EXCERPT ▸
[Start of Attachment]
On contraception, though, the opposite is true. Strong majorities of Catholics support contraception, majorities nearly identical to the general population. From the other side, in terms of public health availability of contraception is very, very important. It more than anything else has allowed women to take control of their own lives, set out on the careers they've always wanted, and keep a number of chronic ailments at bay while, hey, dramatically reducing demand for abortions. "The pill" really is a wonder drug.
A lot of the noise over this issue is no doubt electorally based. Republicans and those rooting for them are chucking every brick they can find at President Obama, and that's fine. They're the opposition; that's their role. Nevertheless, we should be mindful that a lot of disingenuous objections will be raised at him this year. Did anyone give a shit about this rule when President Bush enforced it?
[End of Attachment]
DATA ▸
[Start of Attachment]
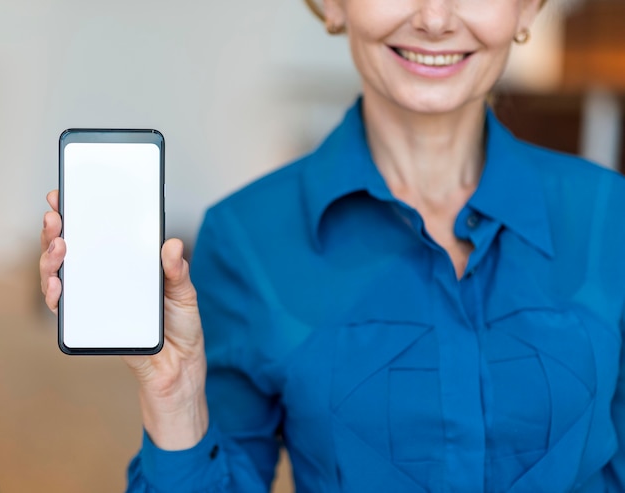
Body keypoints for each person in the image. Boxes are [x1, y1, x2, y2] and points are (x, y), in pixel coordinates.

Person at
[End of Attachment]
WORK TO COMPLETE ▸ Reproduce the contraception passage word for word, starting with "On contraception, though, the" and going on through "a wonder drug.".

RESPONSE TO THIS EXERCISE ▸
On contraception, though, the opposite is true. Strong majorities of Catholics support contraception, majorities nearly identical to the general population. From the other side, in terms of public health availability of contraception is very, very important. It more than anything else has allowed women to take control of their own lives, set out on the careers they've always wanted, and keep a number of chronic ailments at bay while, hey, dramatically reducing demand for abortions. "The pill" really is a wonder drug.